This very enjoyable crime story is the second in the series about Larry B.Max a special agent for the American Internal Revenue Service. The story opens with a number of apparently unrelated killings and the arrival from Mexico to Los Angles of Ryan Ricks, a financial wizard and money laundry who has been underground for twelve years. The question is what could be bringing him back into daylight. The Drug Enforcement Agency are organising surveillance on Ricks when Max joins the meeting and the operation.
Max reveals that one of the agents is working for Ricks and they use him to track Ricks. There is a plot to kill one of the DEA agents, the Blue Ice of the title.
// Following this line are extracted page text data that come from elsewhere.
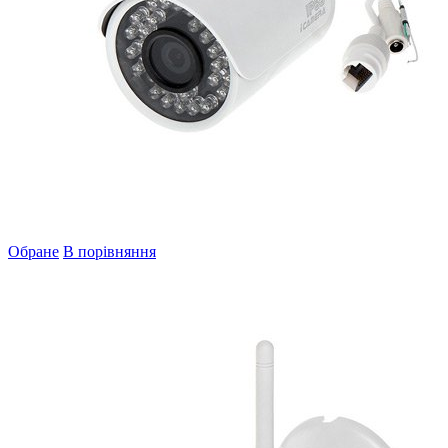
Обране
В порівняння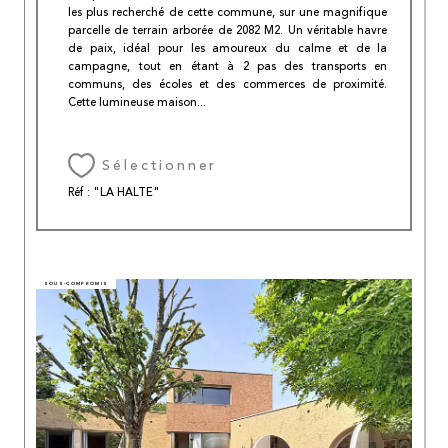
les plus recherché de cette commune, sur une magnifique
parcelle de terrain arborée de 2082 M2. Un véritable havre
de paix, idéal pour les amoureux du calme et de la
campagne, tout en étant à 2 pas des transports en
communs, des écoles et des commerces de proximité.
Cette lumineuse maison...
Sélectionner
Réf : "LA HALTE"
SOUS-COMPROMIS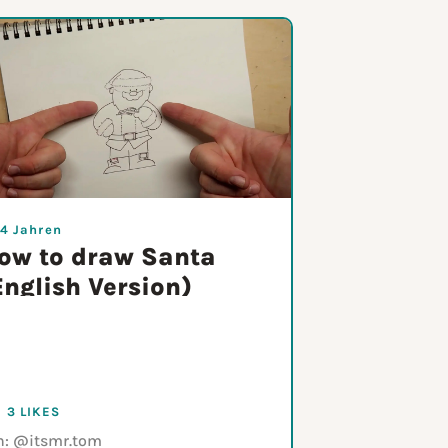
 4 Jahren
ow to draw Santa
English Version)
3 LIKES
n:
@itsmr.tom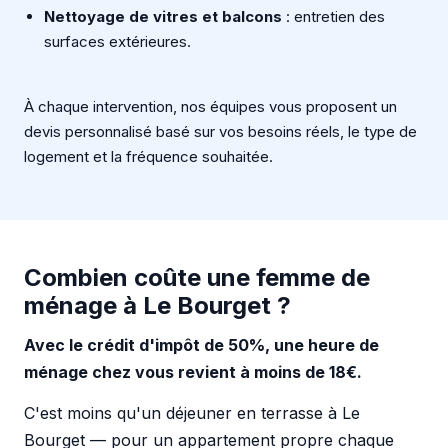
Nettoyage de vitres et balcons
: entretien des
surfaces extérieures.
À chaque intervention, nos équipes vous proposent un
devis personnalisé basé sur vos besoins réels, le type de
logement et la fréquence souhaitée.
Combien coûte une femme de
ménage à Le Bourget ?
Avec le crédit d'impôt de 50%, une heure de
ménage chez vous revient à moins de 18€.
C'est moins qu'un déjeuner en terrasse à Le
Bourget — pour un appartement propre chaque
The story develops nicely the reason Ricks is in Los Angles becomes clear and Max breaks into a roof top meeting Ricks is conducting. In the ensuing melee Ricks escapes and returns to Mexico pursued by Max.
The story continues in Mexico as Max attempts to pursue Ricks with the reluctant support of the Mexican authorities, who have a significant operation underway themselves. The story drives to a satisfactory conclusion with plenty of action along the way.
One of the admirable aspects to the book is that Max is not a plain clothes superhero, he is a highly trained, very persistent, very human law enforcement agent. The entire cast are skillfully presented and managed, the interactions between them all are not sacrificed to spectacle. The action when it arrives is driven by the cast and gains greatly from it. The overall plot is thoughtful and well paced, you are not hurried through the book and neither are there gaps that drop you out of the story.
The art is crisp and clean, there is a very significant amount of detail in each panel, it never appears crowed or full, they anchor the story very effectively in time and space, giving it weight and solidity.